= Beginning of Section =
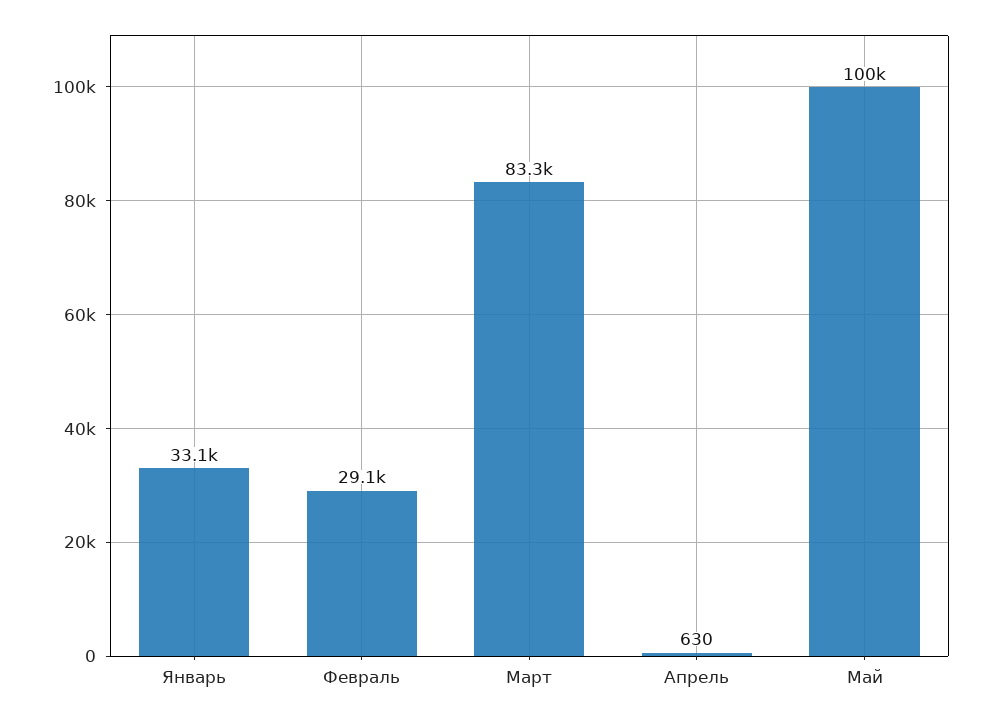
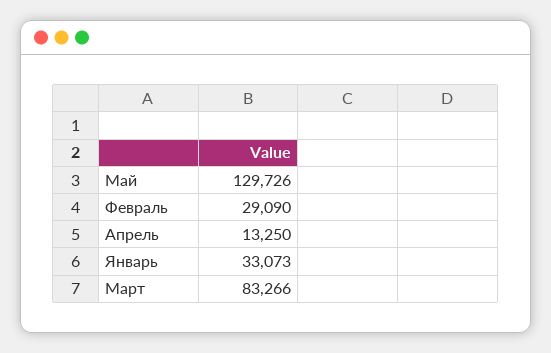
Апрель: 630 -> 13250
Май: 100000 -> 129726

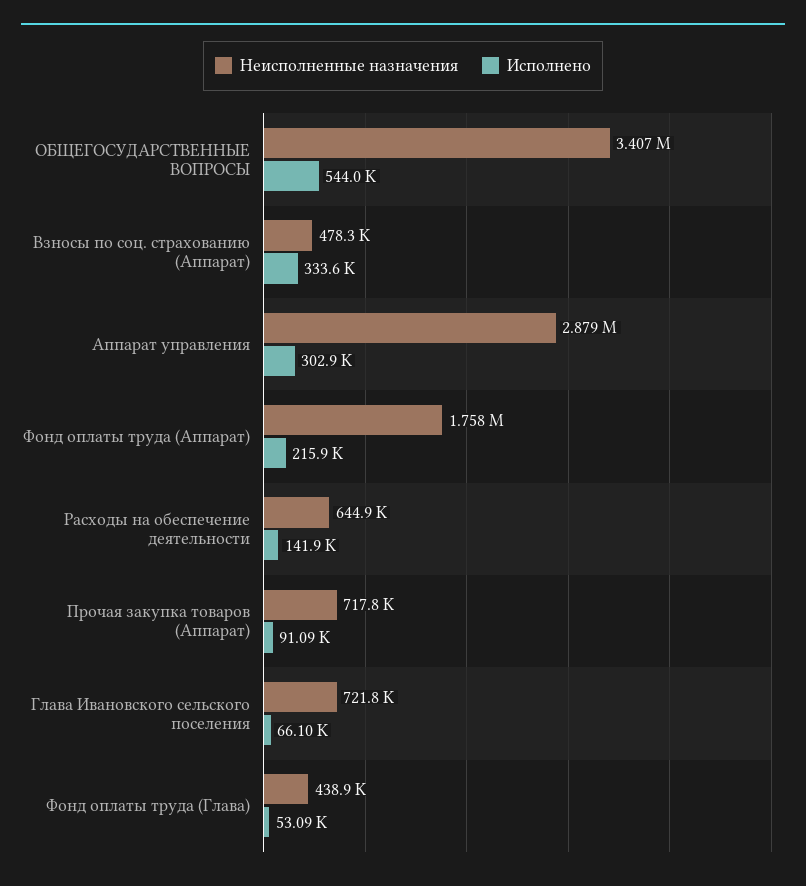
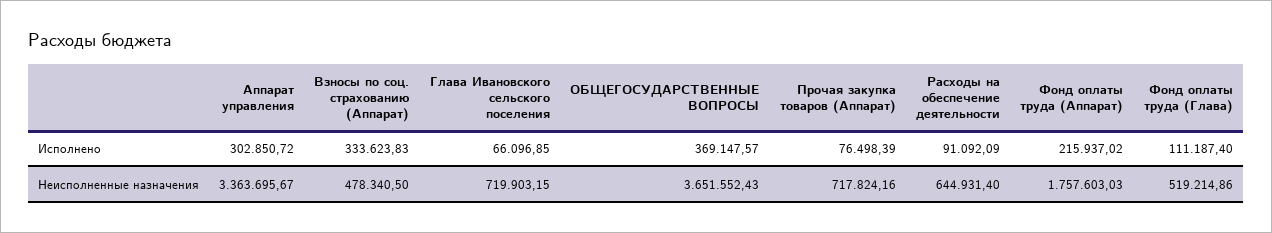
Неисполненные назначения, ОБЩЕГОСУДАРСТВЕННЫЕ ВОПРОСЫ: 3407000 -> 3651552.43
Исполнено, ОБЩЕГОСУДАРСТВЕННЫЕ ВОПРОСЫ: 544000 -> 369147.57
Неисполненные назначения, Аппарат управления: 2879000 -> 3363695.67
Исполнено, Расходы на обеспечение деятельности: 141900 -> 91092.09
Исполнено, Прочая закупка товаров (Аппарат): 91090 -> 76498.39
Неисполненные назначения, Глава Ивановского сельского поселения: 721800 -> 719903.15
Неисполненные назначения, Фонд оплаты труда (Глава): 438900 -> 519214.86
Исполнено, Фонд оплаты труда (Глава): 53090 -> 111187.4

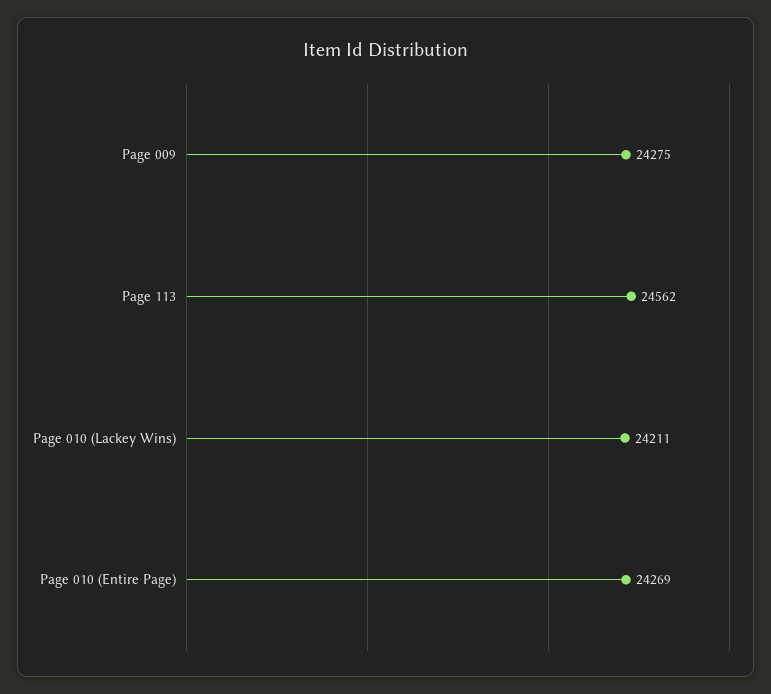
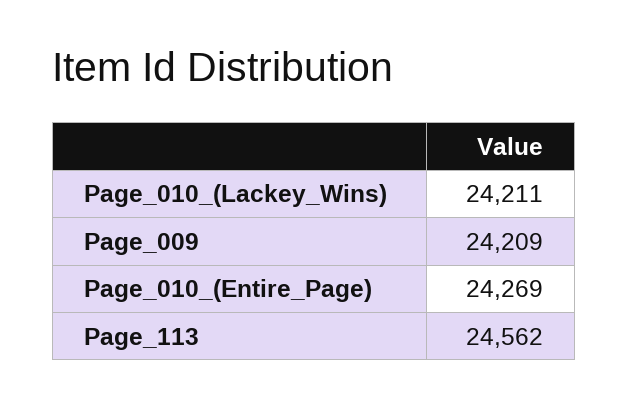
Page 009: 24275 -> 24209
= End of Section =
= Beginning of Section =
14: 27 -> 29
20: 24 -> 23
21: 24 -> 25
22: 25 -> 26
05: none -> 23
= End of Section =
= Beginning of Section =
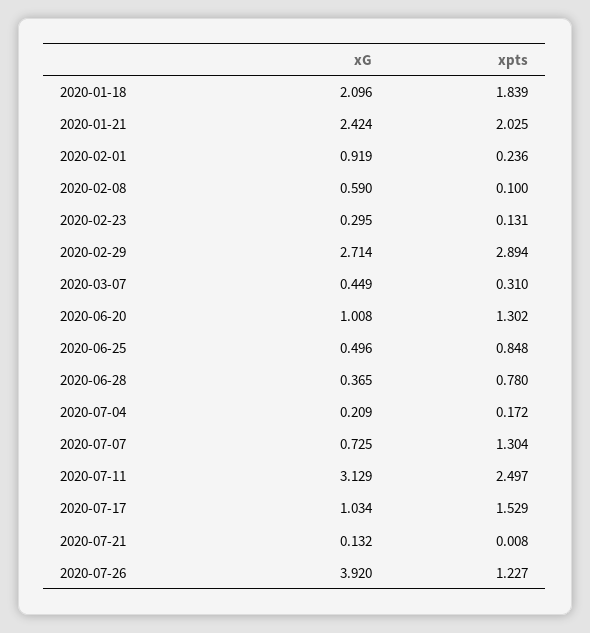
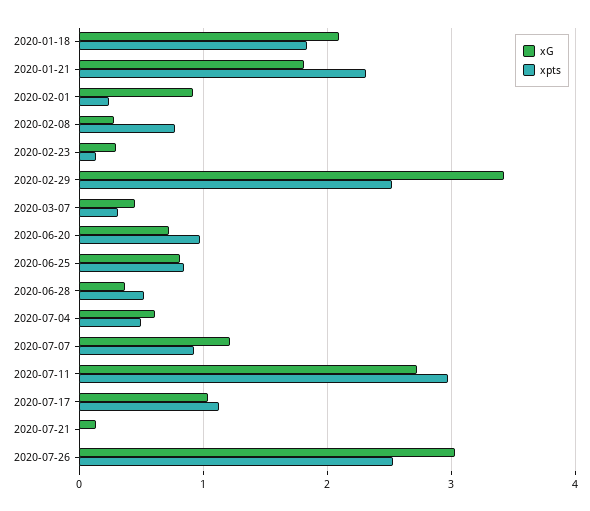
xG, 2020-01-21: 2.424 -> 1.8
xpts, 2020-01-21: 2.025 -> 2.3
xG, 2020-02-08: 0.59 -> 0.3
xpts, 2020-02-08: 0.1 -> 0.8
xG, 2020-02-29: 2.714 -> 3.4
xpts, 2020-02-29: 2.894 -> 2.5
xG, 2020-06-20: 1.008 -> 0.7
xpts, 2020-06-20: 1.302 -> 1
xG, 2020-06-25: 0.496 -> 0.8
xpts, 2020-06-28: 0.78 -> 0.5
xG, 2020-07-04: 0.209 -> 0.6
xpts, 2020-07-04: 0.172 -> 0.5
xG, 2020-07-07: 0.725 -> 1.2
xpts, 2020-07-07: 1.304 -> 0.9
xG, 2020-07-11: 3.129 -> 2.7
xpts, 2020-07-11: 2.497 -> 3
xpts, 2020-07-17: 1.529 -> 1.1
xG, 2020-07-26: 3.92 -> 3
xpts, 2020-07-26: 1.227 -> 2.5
= End of Section =
Job item: Return, exactly as they stand, the lines above from the one with "Апрель: 630 -> 13250" to the one with "Page 009: 24275 -> 24209", omitting any pictures among them.

Response to the exercise:
Апрель: 630 -> 13250
Май: 100000 -> 129726

Неисполненные назначения, ОБЩЕГОСУДАРСТВЕННЫЕ ВОПРОСЫ: 3407000 -> 3651552.43
Исполнено, ОБЩЕГОСУДАРСТВЕННЫЕ ВОПРОСЫ: 544000 -> 369147.57
Неисполненные назначения, Аппарат управления: 2879000 -> 3363695.67
Исполнено, Расходы на обеспечение деятельности: 141900 -> 91092.09
Исполнено, Прочая закупка товаров (Аппарат): 91090 -> 76498.39
Неисполненные назначения, Глава Ивановского сельского поселения: 721800 -> 719903.15
Неисполненные назначения, Фонд оплаты труда (Глава): 438900 -> 519214.86
Исполнено, Фонд оплаты труда (Глава): 53090 -> 111187.4

Page 009: 24275 -> 24209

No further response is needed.